:: Input ::

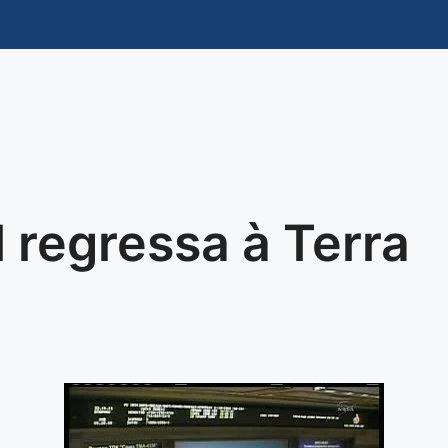
regressa à Terra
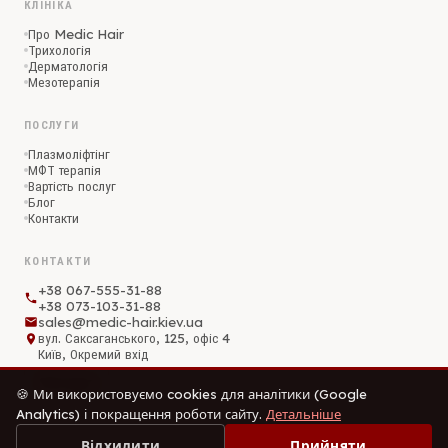
КЛІНІКА
Про Medic Hair
Трихологія
Дерматологія
Мезотерапія
ПОСЛУГИ
Плазмоліфтінг
МФТ терапія
Вартість послуг
Блог
Контакти
КОНТАКТИ
+38 067-555-31-88
+38 073-103-31-88
sales@medic-hair.kiev.ua
вул. Саксаганського, 125, офіс 4
Київ, Окремий вхід
На карті
🍪 Ми використовуємо cookies для аналітики (Google
Analytics) і покращення роботи сайту.
Детальніше
Відхилити
Прийняти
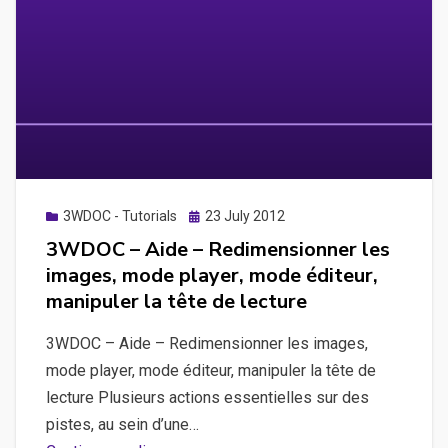
dans
un
projet
à
l’aide
du
glisser-
déposer
Posted
3WDOC - Tutorials
23 July 2012
on
3WDOC – Aide – Redimensionner les
images, mode player, mode éditeur,
manipuler la tête de lecture
3WDOC – Aide – Redimensionner les images,
mode player, mode éditeur, manipuler la tête de
lecture Plusieurs actions essentielles sur des
pistes, au sein d’une…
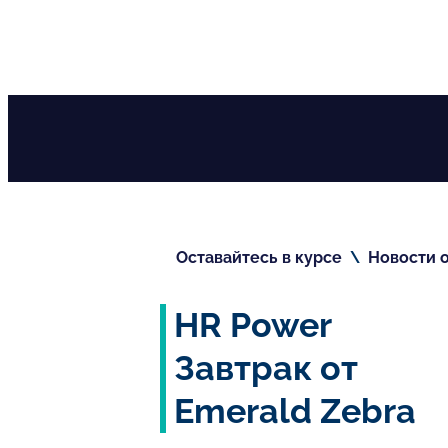
RU
Оставайтесь в курсе
\
Новости о
HR Power
Завтрак от
Emerald Zebra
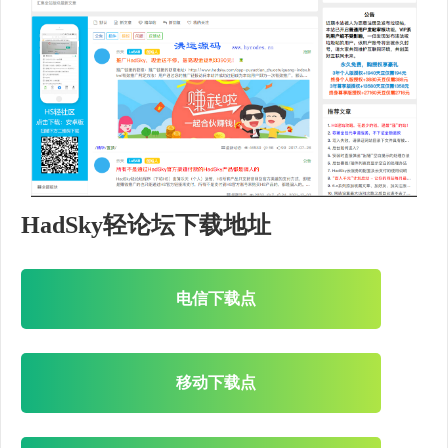
HadSky轻论坛下载地址
电信下载点
移动下载点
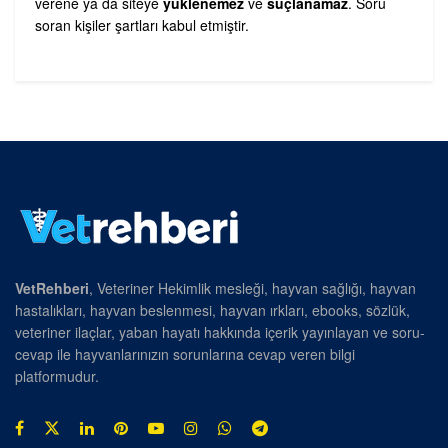
verene ya da siteye
yüklenemez
ve
suçlanamaz
. Soru
soran kişiler şartları kabul etmiştir.
VetRehberi
, Veteriner Hekimlik mesleği, hayvan sağlığı, hayvan
hastalıkları, hayvan beslenmesi, hayvan ırkları, ebooks, sözlük,
veteriner ilaçlar, yaban hayatı hakkında içerik yayınlayan ve soru-
cevap ile hayvanlarınızın sorunlarına cevap veren bilgi
platformudur.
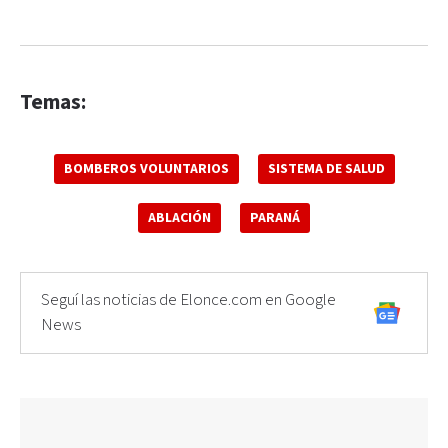
Temas:
BOMBEROS VOLUNTARIOS
SISTEMA DE SALUD
ABLACIÓN
PARANÁ
Seguí las noticias de Elonce.com en Google
News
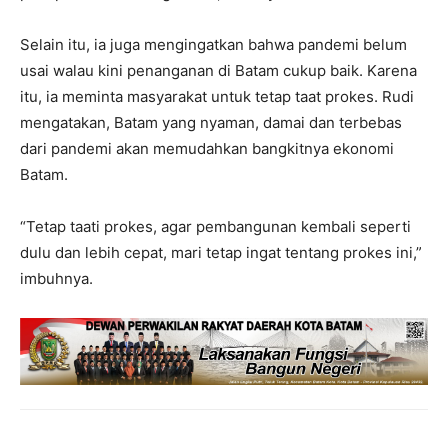
Selain itu, ia juga mengingatkan bahwa pandemi belum
usai walau kini penanganan di Batam cukup baik. Karena
itu, ia meminta masyarakat untuk tetap taat prokes. Rudi
mengatakan, Batam yang nyaman, damai dan terbebas
dari pandemi akan memudahkan bangkitnya ekonomi
Batam.
“Tetap taati prokes, agar pembangunan kembali seperti
dulu dan lebih cepat, mari tetap ingat tentang prokes ini,”
imbuhnya.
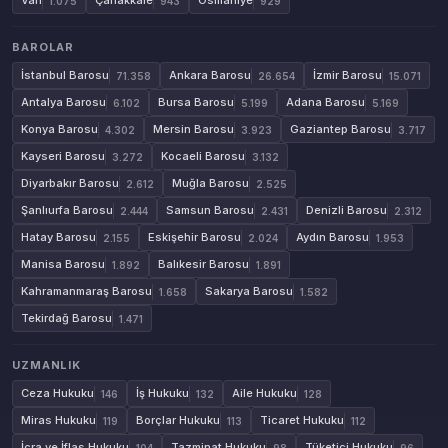
Van
Çanakkale
Osmaniye
1.075
943
929
BAROLAR
İstanbul Barosu
Ankara Barosu
İzmir Barosu
71.358
26.654
15.071
Antalya Barosu
Bursa Barosu
Adana Barosu
6.102
5.199
5.169
Konya Barosu
Mersin Barosu
Gaziantep Barosu
4.302
3.923
3.717
Kayseri Barosu
Kocaeli Barosu
3.272
3.132
Diyarbakır Barosu
Muğla Barosu
2.612
2.525
Şanlıurfa Barosu
Samsun Barosu
Denizli Barosu
2.444
2.431
2.312
Hatay Barosu
Eskişehir Barosu
Aydın Barosu
2.155
2.024
1.953
Manisa Barosu
Balıkesir Barosu
1.892
1.891
Kahramanmaraş Barosu
Sakarya Barosu
1.658
1.582
Tekirdağ Barosu
1.471
UZMANLIK
Ceza Hukuku
İş Hukuku
Aile Hukuku
146
132
128
Miras Hukuku
Borçlar Hukuku
Ticaret Hukuku
119
113
112
İcra ve İflas Hukuku
Tazminat Hukuku
Tüketici Hukuku
104
98
96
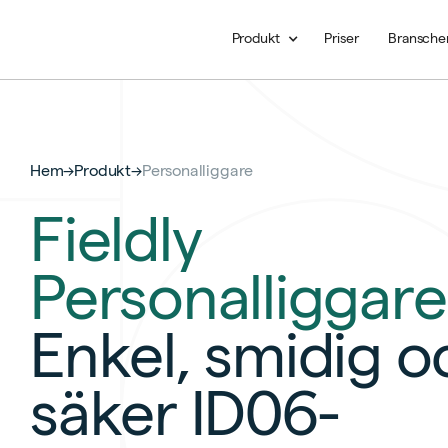
Produkt
Priser
Bransche
Hem
→
Produkt
→
Personalliggare
Fieldly
Personalliggare
Enkel, smidig o
säker ID06-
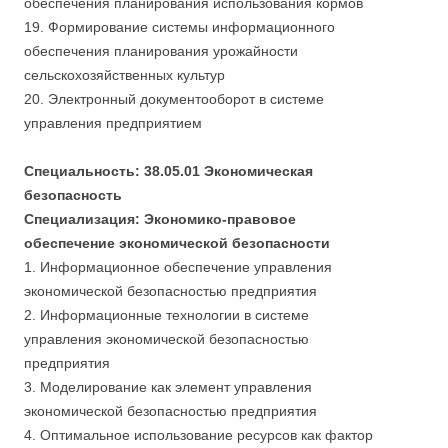
обеспечения планирования использования кормов
19. Формирование системы информационного
обеспечения планирования урожайности
сельскохозяйственных культур
20. Электронный документооборот в системе
управления предприятием
Специальность: 38.05.01 Экономическая
безопасность
Специализация: Экономико-правовое
обеспечение экономической безопасности
1. Информационное обеспечение управления
экономической безопасностью предприятия
2. Информационные технологии в системе
управления экономической безопасностью
предприятия
3. Моделирование как элемент управления
экономической безопасностью предприятия
4. Оптимальное использование ресурсов как фактор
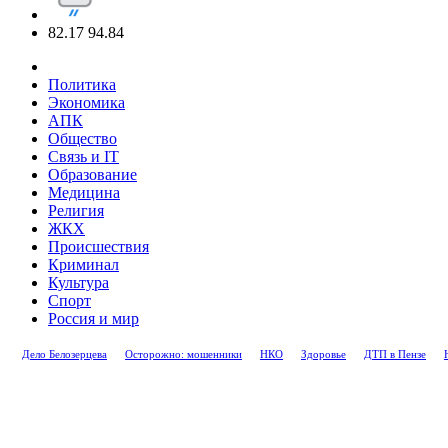
82.17
94.84
Политика
Экономика
АПК
Общество
Связь и IT
Образование
Медицина
Религия
ЖКХ
Происшествия
Криминал
Культура
Спорт
Россия и мир
Дело Белозерцева
Осторожно: мошенники
НКО
Здоровье
ДТП в Пензе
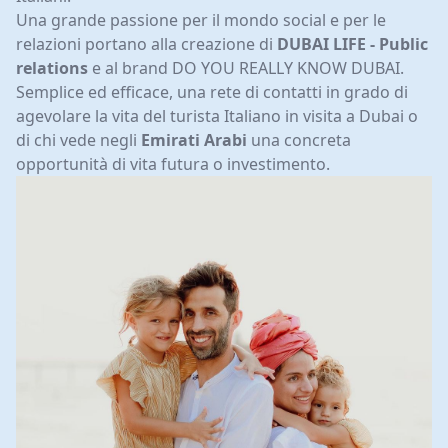
Una grande passione per il mondo social e per le
relazioni portano alla creazione di
DUBAI LIFE - Public
relations
e al brand DO YOU REALLY KNOW DUBAI.
Semplice ed efficace, una rete di contatti in grado di
agevolare la vita del turista Italiano in visita a Dubai o
di chi vede negli
Emirati Arabi
una concreta
opportunità di vita futura o investimento.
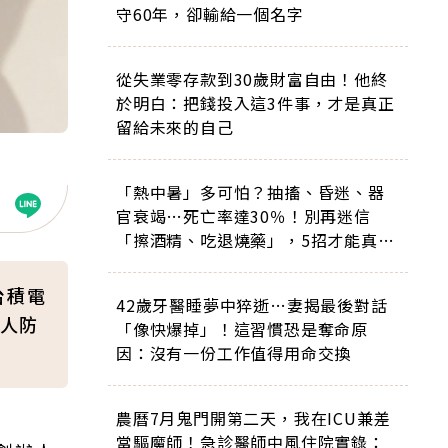
守60年，卻輸給一個名字
從失業零存款到30歲財富自由！他終
於明白：把錢投入這3件事，才是真正
留給未來的自己
「熱中暑」多可怕？抽搐、昏迷、器
官衰竭…死亡率達30％！別再迷信
「擦酒精、吃退燒藥」，5招才能真救
命
台積電
42歲牙醫睡夢中猝逝…妻揭最後對話
人防
「像快爆掉」！這習慣恐是奪命原
因：沒有一份工作值得用命交換
農曆7月鬼門開第二天，我在ICU兼差
當驅魔師！急診醫師中風住院實錄：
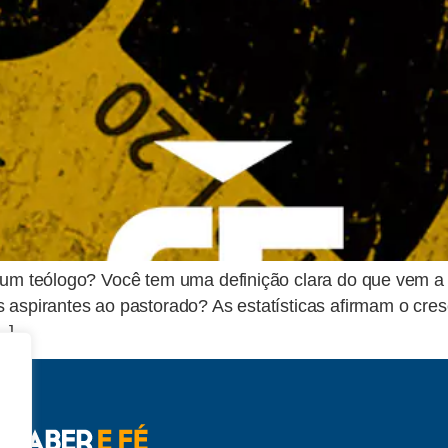
ra um teólogo? Você tem uma definição clara do que vem 
 aspirantes ao pastorado? As estatísticas afirmam o cres
…]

:::

- Activity: Please give an exact copy of the lines from the line containing "Sakarya Barosu" through the end of the records above, pictures excluded.

- Reply to the task:
Sakarya Barosu
1.658
1.582
Tekirdağ Barosu
1.471
UZMANLIK
Ceza Hukuku
İş Hukuku
Aile Hukuku
146
132
128
Miras Hukuku
Borçlar Hukuku
Ticaret Hukuku
119
113
112
İcra ve İflas Hukuku
Tazminat Hukuku
Tüketici Hukuku
104
98
96
Produkt
Priser
Bransche
Hem
→
Produkt
→
Personalliggare
Fieldly
Personalliggare
Enkel, smidig o
säker ID06-
обеспечения планирования использования кормов
19. Формирование системы информационного
обеспечения планирования урожайности
сельскохозяйственных культур
20. Электронный документооборот в системе
управления предприятием
Специальность: 38.05.01 Экономическая
безопасность
Специализация: Экономико-правовое
обеспечение экономической безопасности
1. Информационное обеспечение управления
экономической безопасностью предприятия
2. Информационные технологии в системе
управления экономической безопасностью
предприятия
3. Моделирование как элемент управления
экономической безопасностью предприятия
4. Оптимальное использование ресурсов как фактор
82.17
94.84
Политика
Экономика
АПК
Общество
Связь и IT
Образование
Медицина
Религия
ЖКХ
Происшествия
Криминал
Культура
Спорт
Россия и мир
Дело Белозерцева
Осторожно: мошенники
НКО
Здоровье
ДТП в Пензе
Una grande passione per il mondo social e per le
relazioni portano alla creazione di
DUBAI LIFE - Public
relations
e al brand DO YOU REALLY KNOW DUBAI.
Semplice ed efficace, una rete di contatti in grado di
agevolare la vita del turista Italiano in visita a Dubai o
di chi vede negli
Emirati Arabi
una concreta
opportunità di vita futura o investimento.
守60年，卻輸給一個名字
從失業零存款到30歲財富自由！他終
於明白：把錢投入這3件事，才是真正
留給未來的自己
「熱中暑」多可怕？抽搐、昏迷、器
官衰竭…死亡率達30％！別再迷信
「擦酒精、吃退燒藥」，5招才能真救
命
台積電
42歲牙醫睡夢中猝逝…妻揭最後對話
人防
「像快爆掉」！這習慣恐是奪命原
因：沒有一份工作值得用命交換
農曆7月鬼門開第二天，我在ICU兼差
當驅魔師！急診醫師中風住院實錄：
ra um teólogo? Você tem uma definição clara do que vem 
 aspirantes ao pastorado? As estatísticas afirmam o cres
…]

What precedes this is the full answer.